UPDATE: Jamaica buys back US$1.2b of foreign debt, new bond oversubscribed
The Jamaican Government paid US$1.2 billion to repurchase a portion of its foreign debt this week, a transaction that is expected to lead to billions of dollars in savings annually on interest payments.
The take-up of the buyback offer was about a third of the US$3 billion of bonds tendered by the Jamaican government.
Separately, Jamaica floated a new bond – subscriptions for which investment company VM Wealth said totalled US$815 million. Both transactions formed part of a refinancing plan aimed at replacing expensive external bonds with cheaper debt.
The new bond was offered at a lower coupon rate of 7.87 per cent with a yield of some 5.8 per cent and longer maturity period to 2045, according to indicative prospectus from the Government of Jamaica issued on Wednesday, September 11.
Finance Minister Nigel Clarke said he would speak later about the transaction.
Devon Barrett, group chief investment officer for VM Group, said the bond offer received more than US$3 billion of subscriptions, but the Government only took up US$815 million.
Jamaica paid market value of nearly US$1.2 billion for notes from investors that had a par value of just under US$970 million. The premium payout will still represent savings over time for the Government, which wants to get expensive debt with shorter maturities out of the market.
“At the end of the day, we had a reduction of overall debt,” he said, explaining that Jamaica bought back US$970 million in old notes and issued US$815 million of new debt. “So effectively, the Government reduced its debt book by nearly US$155 million,” he said.

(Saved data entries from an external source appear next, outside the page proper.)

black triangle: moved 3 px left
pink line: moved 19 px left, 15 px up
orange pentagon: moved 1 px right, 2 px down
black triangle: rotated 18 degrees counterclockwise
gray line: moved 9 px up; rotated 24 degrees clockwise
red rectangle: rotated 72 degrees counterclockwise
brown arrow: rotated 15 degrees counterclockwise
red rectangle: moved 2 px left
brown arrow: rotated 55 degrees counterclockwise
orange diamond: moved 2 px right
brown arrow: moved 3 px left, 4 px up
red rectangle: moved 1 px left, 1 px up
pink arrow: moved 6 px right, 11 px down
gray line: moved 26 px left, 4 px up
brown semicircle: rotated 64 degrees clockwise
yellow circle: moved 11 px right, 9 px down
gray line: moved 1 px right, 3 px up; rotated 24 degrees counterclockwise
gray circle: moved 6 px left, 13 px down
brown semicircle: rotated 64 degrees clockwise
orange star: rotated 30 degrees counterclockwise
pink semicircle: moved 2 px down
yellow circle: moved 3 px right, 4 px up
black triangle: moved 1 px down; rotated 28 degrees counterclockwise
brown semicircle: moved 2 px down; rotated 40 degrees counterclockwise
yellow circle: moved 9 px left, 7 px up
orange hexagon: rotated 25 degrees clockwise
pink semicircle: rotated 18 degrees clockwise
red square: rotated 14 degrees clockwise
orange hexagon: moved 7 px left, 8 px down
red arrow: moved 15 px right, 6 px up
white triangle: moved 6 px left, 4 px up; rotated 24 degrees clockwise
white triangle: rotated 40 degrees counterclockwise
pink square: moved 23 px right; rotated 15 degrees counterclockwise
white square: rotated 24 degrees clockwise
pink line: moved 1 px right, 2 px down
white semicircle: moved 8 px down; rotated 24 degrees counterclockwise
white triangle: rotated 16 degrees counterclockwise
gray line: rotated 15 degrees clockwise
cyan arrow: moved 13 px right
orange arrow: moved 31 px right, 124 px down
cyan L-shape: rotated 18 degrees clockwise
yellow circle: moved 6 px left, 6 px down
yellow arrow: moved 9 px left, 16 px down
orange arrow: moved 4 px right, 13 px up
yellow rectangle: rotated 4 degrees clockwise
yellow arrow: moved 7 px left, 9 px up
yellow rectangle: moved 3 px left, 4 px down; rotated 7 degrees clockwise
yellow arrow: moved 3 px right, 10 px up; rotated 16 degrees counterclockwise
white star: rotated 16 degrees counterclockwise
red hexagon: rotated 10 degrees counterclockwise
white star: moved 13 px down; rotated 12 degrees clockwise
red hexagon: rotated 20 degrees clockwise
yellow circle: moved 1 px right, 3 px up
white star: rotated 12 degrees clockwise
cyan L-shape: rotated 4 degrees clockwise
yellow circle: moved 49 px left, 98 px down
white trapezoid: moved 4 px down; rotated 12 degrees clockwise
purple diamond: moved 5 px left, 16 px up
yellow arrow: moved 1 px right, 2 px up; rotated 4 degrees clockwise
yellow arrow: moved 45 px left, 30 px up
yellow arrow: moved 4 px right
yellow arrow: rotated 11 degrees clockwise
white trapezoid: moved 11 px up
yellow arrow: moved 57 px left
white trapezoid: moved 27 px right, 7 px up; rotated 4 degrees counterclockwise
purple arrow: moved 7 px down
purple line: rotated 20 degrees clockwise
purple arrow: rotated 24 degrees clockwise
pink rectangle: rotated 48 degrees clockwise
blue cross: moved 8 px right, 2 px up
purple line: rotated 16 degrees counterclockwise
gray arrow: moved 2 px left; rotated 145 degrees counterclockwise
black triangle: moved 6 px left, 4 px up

The four debt instruments included an 11.6% note due 2022; a 9.25% note due 2025; a 7.6% note due 2025; and a 6.7% note due 2028. Bank of America and Citigroup are the managers for the deal.
Jamaica wanted to get rid of the more expensive debt, but few investors took up the offer to sell the 11.6% notes, while nearly 50 per cent took up the offer to sell the 7.6% notes.
The size of Jamaica’s public debt is at its lowest level in 18 years and now equates to 95.3 per cent of GDP. At one stage, the debt had climbed near 150 per cent of GDP, but shrank under the economic reform programmes worked out with the International Monetary Fund, which included two large debt-restructuring programmes with domestic investors.
Over the last five years, Jamaica’s external debt to GDP remained largely stable, moving from 65 per cent in 2014 to 63.5 per cent in 2018; while the domestic debt to GDP dropped dramatically from 68.5 per cent in 2014 to 37 per cent in 2018.
Jamaica’s foreign debt was estimated at $1.2 trillion in June, amid a total debt stock of $1.97 trillion.
Clarification: This story has been updated to reflect the debt to GDP ratio as of March 2019, and to clarify that Jamaica paid market value for the bonds.